Former Senator Jim Talent of Missouri is co-chairman of The Alliance for Improving America’s Infrastructure, a broad-based coalition founded in 2007 “to address the urgent need to modernize the nation’s rails, roads, ports and airports.”
On the anniversary of last summer’s Minneapolis bridge collapse, Mr. Talent sat down with GMP1 to talk about America's crumbling infrastructure and Missouri politics.
As always, our interviews are run in their entirety and without editorial commentary.
We thank Mr. Talent for his time.
1. You are the co-chairman of the Alliance for Improving America’s Infrastructure, what is the AIAI trying to accomplish?
Nothing less than preserving America’s future. Our infrastructure is crumbling – ¼ of our bridges are deficient; 1/3 of our roads need repair; our locks and dams are almost literally falling apart. And the air transportation and rail systems are in crisis. Meanwhile, other countries are building modern transportation networks. This effort is an urgent necessity. I’m very proud of the National Association of Manufacturers for taking a leading role. I encourage people to visit GetAmericaMoving.com to learn more.
2. So, bottom line, you are pushing Congress to appropriate more money for our nation’s infrastructure. How much money do you think we need to spend on bringing existing infrastructure into good repair/our future needs? And why should taxpayers feel ok about footing the bill in today’s environment of outrageous budget deficits and “Bridges to Nowhere”?
Estimates are that 1.4 trillion dollars is necessary for a complete overhaul including building new infrastructure. But we shouldn’t let that number frighten us. The key is for Congress to understand that these are capital assets that we pay for over time and that pay back the investment we make in them. For every dollar invested in transportation, America gets almost six dollars in economic growth.
The Alliance isn’t attempting at this point to lay out a complete funding program. We are still in the process of learning from Americans about what they think. But as a first start Congress should pass the “Build America Bond” Act sponsored by Senators Wyden and Thune.
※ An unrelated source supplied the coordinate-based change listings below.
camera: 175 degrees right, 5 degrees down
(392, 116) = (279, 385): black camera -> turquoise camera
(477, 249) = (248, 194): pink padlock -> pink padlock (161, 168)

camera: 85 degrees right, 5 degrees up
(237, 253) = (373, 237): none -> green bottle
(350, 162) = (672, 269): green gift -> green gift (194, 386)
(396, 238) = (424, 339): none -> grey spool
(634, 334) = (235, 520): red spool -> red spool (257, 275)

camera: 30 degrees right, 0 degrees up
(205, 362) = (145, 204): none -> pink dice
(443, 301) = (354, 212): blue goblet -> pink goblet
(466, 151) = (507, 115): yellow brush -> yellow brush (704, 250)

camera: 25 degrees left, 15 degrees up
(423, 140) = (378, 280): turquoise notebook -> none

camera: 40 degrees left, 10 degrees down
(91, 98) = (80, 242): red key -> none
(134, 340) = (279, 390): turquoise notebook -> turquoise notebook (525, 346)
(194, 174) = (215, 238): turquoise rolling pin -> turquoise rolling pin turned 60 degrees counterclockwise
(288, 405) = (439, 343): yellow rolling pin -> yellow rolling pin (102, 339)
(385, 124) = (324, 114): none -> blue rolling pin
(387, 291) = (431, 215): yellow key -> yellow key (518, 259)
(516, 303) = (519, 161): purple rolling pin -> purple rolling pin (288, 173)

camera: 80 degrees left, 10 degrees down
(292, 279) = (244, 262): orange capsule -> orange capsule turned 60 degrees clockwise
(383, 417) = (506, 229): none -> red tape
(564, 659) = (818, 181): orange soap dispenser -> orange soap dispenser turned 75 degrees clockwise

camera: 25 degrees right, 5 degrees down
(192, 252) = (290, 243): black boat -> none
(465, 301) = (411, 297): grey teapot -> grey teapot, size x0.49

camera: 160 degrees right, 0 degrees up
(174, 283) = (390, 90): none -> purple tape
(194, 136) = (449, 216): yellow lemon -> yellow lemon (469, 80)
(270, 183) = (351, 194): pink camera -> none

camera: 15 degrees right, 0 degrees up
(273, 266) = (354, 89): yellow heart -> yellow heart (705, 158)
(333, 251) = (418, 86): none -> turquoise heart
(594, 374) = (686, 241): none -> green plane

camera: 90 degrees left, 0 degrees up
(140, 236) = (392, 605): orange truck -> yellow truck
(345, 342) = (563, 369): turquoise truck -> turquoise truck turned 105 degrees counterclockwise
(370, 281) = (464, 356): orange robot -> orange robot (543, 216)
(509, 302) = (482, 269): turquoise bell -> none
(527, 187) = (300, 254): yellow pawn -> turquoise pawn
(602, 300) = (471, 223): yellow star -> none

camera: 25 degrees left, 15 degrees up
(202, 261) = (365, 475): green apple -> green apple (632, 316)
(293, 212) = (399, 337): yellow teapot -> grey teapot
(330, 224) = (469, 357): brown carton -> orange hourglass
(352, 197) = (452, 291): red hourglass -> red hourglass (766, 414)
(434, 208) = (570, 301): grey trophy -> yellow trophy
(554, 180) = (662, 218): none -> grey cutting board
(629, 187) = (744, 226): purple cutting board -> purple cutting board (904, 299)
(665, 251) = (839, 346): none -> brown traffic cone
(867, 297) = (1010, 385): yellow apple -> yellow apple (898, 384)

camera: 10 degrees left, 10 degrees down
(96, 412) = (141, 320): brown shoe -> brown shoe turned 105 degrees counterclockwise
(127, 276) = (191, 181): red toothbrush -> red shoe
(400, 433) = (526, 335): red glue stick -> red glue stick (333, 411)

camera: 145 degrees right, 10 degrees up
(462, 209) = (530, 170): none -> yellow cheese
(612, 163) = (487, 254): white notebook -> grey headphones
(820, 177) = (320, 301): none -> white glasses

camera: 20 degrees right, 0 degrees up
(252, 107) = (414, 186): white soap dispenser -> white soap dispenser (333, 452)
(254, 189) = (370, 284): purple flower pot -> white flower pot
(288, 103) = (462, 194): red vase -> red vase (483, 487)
That would provide 50 billion dollars for immediate use; if matched by states, it would be enough to repair the deficient bridges in the country.
About the “Bridge to Nowhere” issue - Americans were right to be angry about wasteful spending. We want transportation dollars to be spent on projects that have been professionally vetted and cost justified.
3. Is there a role for the private sector to play in all of this? Why or why not?
There’s a role for everyone to play. The Alliance, under the leadership of Gov. John Engler and NAM, will partner with congressional leaders, manufacturers and other associations to aggressively seek solutions and resources to upgrade and modernize the transportation infrastructure system. These efforts will include advocating for traditional and innovative financing to increase infrastructure funding, developing a 21st century interstate system focused on moving goods to market, supporting tax incentives and expanded use of technology to increase transportation capacity and reduce congestion, expanding airport capacity, upgrading our inland waterways systems and improving our rail capacity. I encourage people to visit GetAmericaMoving.com to learn more.
4. Correct us if we’re wrong, but isn’t our” sprawling” transportation infrastructure built around the idea that oil (and energy in general) would always be plentiful and cheap? Isn’t that a big problem in today’s expensive (and getting more expensive everyday) energy marketplace?
We’re not talking about building a new interstate highway system of 1950 vintage. We want a multi-model system, including rail, water transportation, and different highways that will be environmentally friendly and safe for moving goods to people. That’s the future.
5. Switching to presidential politics, the state of Missouri is considered by many politicos as a legitimate battleground. As a former Senator from Missouri, what should we look for over the next 90+ days to figure out what’s really going on in the state?
We should look for a huge struggle that goes to the wire. I don’t think we’ll know anything reliable about Missouri until the last two weeks of October.
6. Would you like to make a prediction of which candidate – Obama or McCain – wins Missouri? And by how much?
See my answer to number 5.
7. Finally, there has been some talk of you eventually running for Governor of Missouri, would you care to announce your candidacy on this blog?
There’s no place I’d rather make an announcement if I had one. But I don’t. I never plan too far ahead. I don’t even buy green bananas.